Carnet de voyage
La tourmente s’était déchainée avec violence. Les ténèbres devenaient envahissantes. Les jours très courts et les nuits très longues accroissaient la terreur, et il vint à tomber une pluie si froide que les hommes perdirent l’usage de leurs membres. Tous en appelaient à la miséricorde de Dieu sur leurs âmes, car pour ce qui était de la vie des corps, ils n’y comptaient plus…
Les navires faisaient eau de partout, et les hommes étaient forcés de pomper nuit et jour. Il n’y avait plus de repos ni pour les âmes ni pour les corps, et l’équipage ne tarda pas à être décimé par la maladie et par la mort.

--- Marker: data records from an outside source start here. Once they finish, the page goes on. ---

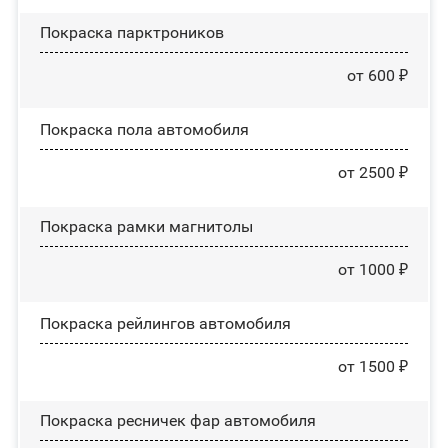
Покраска парктроников
от 600 ₽
Покраска пола автомобиля
от 2500 ₽
Покраска рамки магнитолы
от 1000 ₽
Покраска рейлингов автомобиля
от 1500 ₽
Покраска ресничек фар автомобиля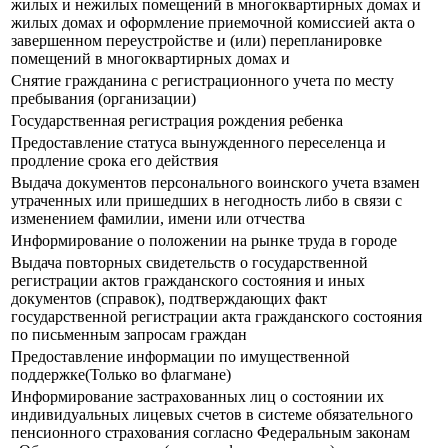
жилых и нежилых помещений в многоквартирных домах и
жилых домах и оформление приемочной комиссией акта о
завершенном переустройстве и (или) перепланировке
помещений в многоквартирных домах и
Снятие гражданина с регистрационного учета по месту
пребывания (организации)
Государственная регистрация рождения ребенка
Предоставление статуса вынужденного переселенца и
продление срока его действия
Выдача документов персонального воинского учета взамен
утраченных или пришедших в негодность либо в связи с
изменением фамилии, имени или отчества
Информирование о положении на рынке труда в городе
Выдача повторных свидетельств о государственной
регистрации актов гражданского состояния и иных
документов (справок), подтверждающих факт
государственной регистрации акта гражданского состояния
по письменным запросам граждан
Предоставление информации по имущественной
поддержке(Только во флагмане)
Информирование застрахованных лиц о состоянии их
индивидуальных лицевых счетов в системе обязательного
пенсионного страхования согласно Федеральным законам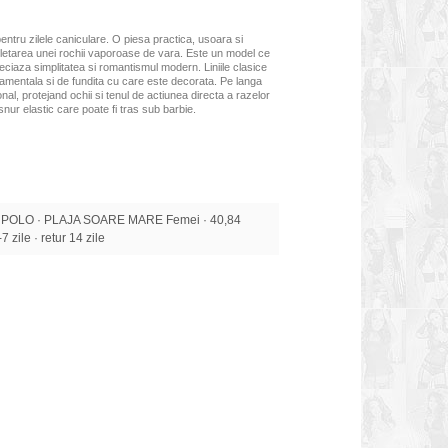
pentru zilele caniculare. O piesa practica, usoara si
letarea unei rochii vaporoase de vara.
Este un model ce
eciaza simplitatea
si romantismul modern.
Liniile clasice
namentala si de fundita cu care este decorata. Pe langa
ional, protejand ochii si tenul de actiunea directa a razelor
nur elastic care poate fi tras sub barbie.
 POLO · PLAJA SOARE MARE Femei · 40,84
7 zile · retur 14 zile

Les pilotes, les manoeuvriers et tous les hommes poussaient des lamentations, lançaient des accusations aux capitaines et les suppliaient d’atterrir pour chercher remède contre la mort qu’ils voyaient certaine, et qu’ils leur imputeraient s’ils s’entêtaient à ne pas vouloir relâcher.
Les capitaines, pour s’excuser, se retranchaient sur l’exemple du Capital Mor. Vasco da Gama, entendant ces pleurs et ces vociférations, leur répétait que, vit-il cent morts sous les yeux, et ses navires fussent-ils déjà chargé d’or, il ne reculerait pas d’un palme avant d’avoir pris connaissance de la terre de l’Inde, qu’il l’avait ainsi promis à Dieu et qu’il entendant garder fidélité à son serment.